▶ PAGE EXTRACT
Ten months ago, Stephanie Johnson climbed aboard a Charlotte-bound Greyhound bus without a dollar in her pocket because, she says, God had urged her to leave Baltimore. Unfortunately, God hadn't urged anyone just yet to provide her with a job or a home. She ended up at the Salvation Army.

Fast forward to the present, and the 45-year-old Johnson has a passport and a plane ticket to Scotland, where she expects to play soccer in front of crowds of at least 40,000 people. For a woman who bicycles at 4am to a full-time hotel job but still finds Charlotte apartment rents out of reach, joining eight other homeless soccer players to represent the US in the third annual Homeless World Cup, to be held in Edinburgh July 20 through July 24, is a heady prospect.

Hard to believe, even. Some relatives called her "delirious" when she shared the news. But Johnson has one explanation for the good fortune: "You get very religious when you're on the street. You believe in God when you can't even believe the person next to you."

Not many soccer players who are headed to a world championship have recent memories of battling crack addiction and relying on a soup kitchen for meals. Nor do many scrounge for a place to sleep at night or shower in the morning. But this is reality for the Art Works Football Club, whose 1-19 record is not too stellar (their sole win was, in fact, a forfeited game).

With a record like that, you might expect the team to be discouraged about their chances. But no. "I'm looking forward to getting the Cup and bringing it home," said Margaret Lindsey, who took up soccer only three months ago and still is one of several players who seem to genuinely expect a victory over 31 other teams, including many that hail from countries in which soccer is a national obsession.

Coaches say that's part of the beauty of homeless soccer: As in their real lives, the players approach each game as a potential victory, even if there's little chance they'll win the actual numbers game. "That's what they have to do every day," said co-coach Lawrence Cann, who's also the art director at the Urban Ministry Center.

Cann developed the team a year ago with Jessica Woody, a volunteer and self-professed "Internet geek" who learned online about homeless soccer teams and thought the center's clients might benefit. Charlotte became the second city in the entire US to have a team (New York City has the only other club). Elsewhere, however, homeless soccer has been a phenomenon. The International Network of Streetpapers organized the free games as a way of drawing attention to homelessness and in the process providing homeless people with confidence-boosting recreation. In 2003, the first Homeless World Cup drew 20,000 to Graz, Austria. The following year's competition in Gothenburg, Sweden, attracted 40,000 spectators.

Less than two weeks before the competition, practice in a gym at Covenant Presbyterian Church in Dilworth was a mix of good-natured taunting and spirited cooperation — a far more laid back atmosphere than one might expect from a team headed to an international tournament. But then, this was a team formed to help homeless men and women kick old habits and feel better about themselves, not just to kick ass.

The team's biggest audience so far has been only about 30 people, but players say they aren't intimidated. "I'm not nervous when I'm on the field. I'm focused on what's going on in the field," said Abdul Wright, 33, from Hartsville, SC.

Stored records
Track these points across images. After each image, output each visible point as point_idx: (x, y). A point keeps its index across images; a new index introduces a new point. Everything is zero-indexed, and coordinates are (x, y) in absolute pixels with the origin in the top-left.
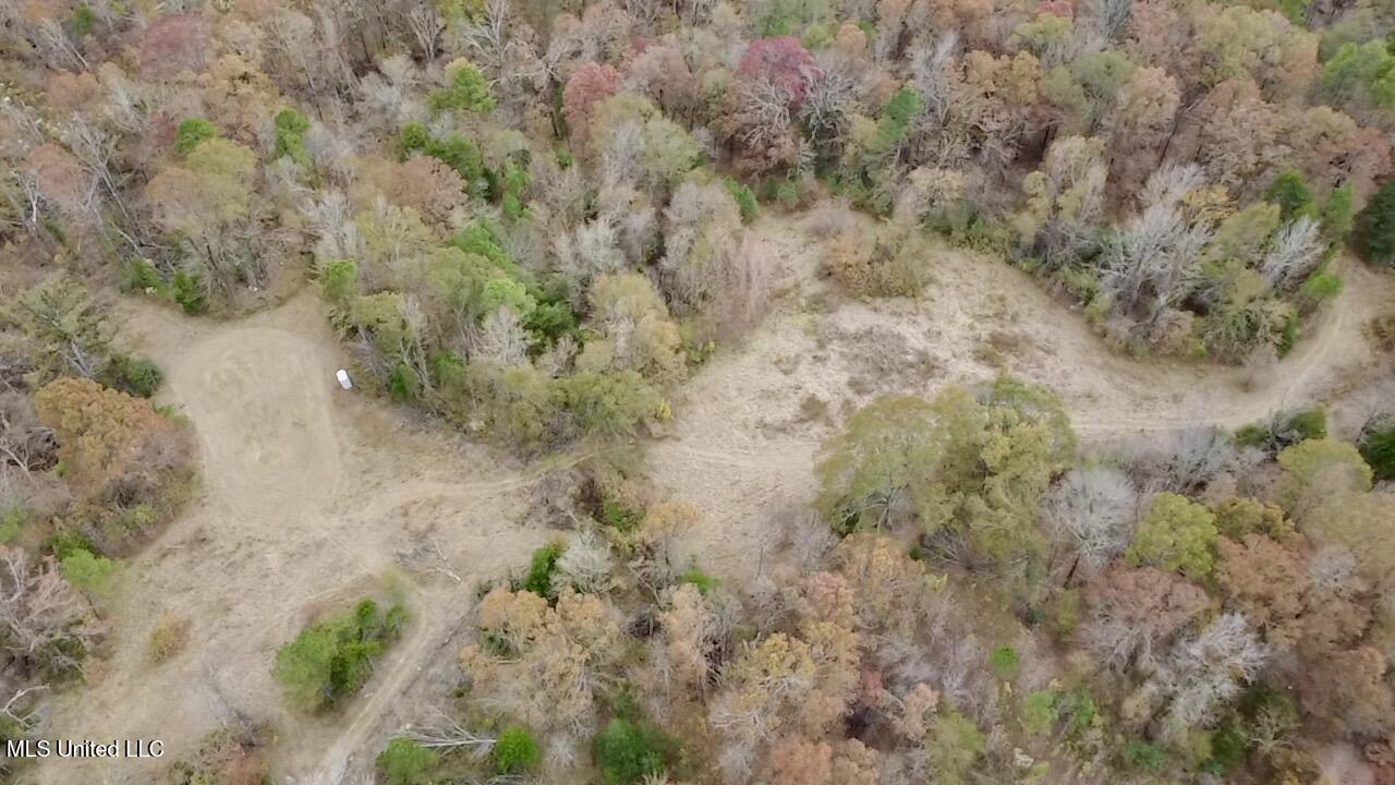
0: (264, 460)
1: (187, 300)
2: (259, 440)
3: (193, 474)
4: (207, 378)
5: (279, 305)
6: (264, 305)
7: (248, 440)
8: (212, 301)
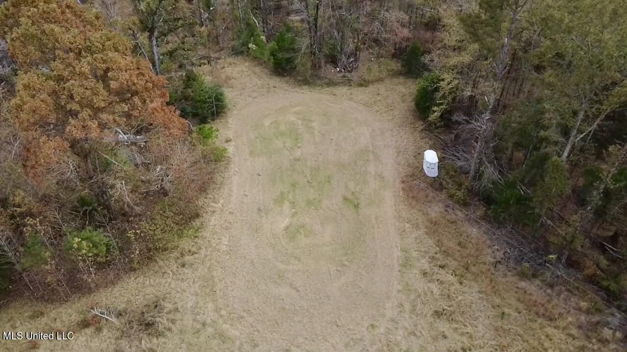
0: (291, 233)
1: (280, 55)
2: (293, 204)
3: (198, 216)
4: (267, 122)
5: (361, 85)
6: (348, 82)
7: (280, 200)
8: (302, 61)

▶ REQUIRED ACTIONS
a) Translate this sentence from the article on Charlotte's homeless soccer team into French: "The team's biggest audience so far has been only about 30 people, but players say they aren't intimidated."
b) Carry on the article about Charlotte's homeless soccer team, starting after its final sentence.
The stored records play no part in the work here.

▶ TASK ANSWERS
a) Jusqu'à présent, le plus grand public de l'équipe n'a compté qu'environ 30 personnes, mais les joueurs disent qu'ils ne sont pas intimidés.

b)
The pensive Wright, who began playing soccer while in the Jobs Corps (a federal vocational training program for young people), hopes the tournament will help him personally as well as draw attention to homelessness. About a year ago, Wright was fired from his $8.25-an-hour job at the Pepsi-Cola Bottling Company on South Boulevard. He'd been hoping for a promotion, but once his luck nose-dived, he lost his studio apartment and was out on the street. Maybe, he hopes, he'll find another job after the World Cup. "Even though I'm not working now, I'm holding soccer like I'm going to be holding a job," Wright said quietly. "It helps my self-esteem."

Talk to other players, and the coaches, and you'll hear a similar refrain. The coaches are sensitive to criticism that the players' time might be better spent searching for a job. A few months ago, a caller told Cann that homeless soccer was "the most disgusting, liberal thing I've heard in my life."

"He said, 'I'm going to call my church and we're not going to donate to the Urban Ministry Center anymore,'" Cann recalled. "I was kind of surprised."

Such comments miss the point, say Cann and others involved with the team. Some players have jobs that don't pay enough to afford housing. Others are no longer homeless (you only have to have been homeless within the past year to play). Each player must meet with center social workers to set three-, six- and 12-month goals. And they say the team does teach job skills: showing up on time, playing by the rules, cooperating with others.

For many of the players, it's their first chance in a long time to be a part of the normal society many homeless men and women feel excluded from. Karla Lowery, a Belmont Abbey College student who helps the team, still remembers the year-and-a-half in the mid-1990s she spent on the streets, sleeping in a parking garage on Fourth Street and spending much of her days focused on finding places to eat and bathe.

"In a world of insanity, two hours of sanity means a whole lot," she said.

Out on their regular playing field at Sports Warehouse on Granite Street, the homeless players compete against job-holding people who treat them with respect. That's important to the process of changing old habits, said Johnson. "Once you start (living on the street), your body adjusts to it. Your mind adjusts to it."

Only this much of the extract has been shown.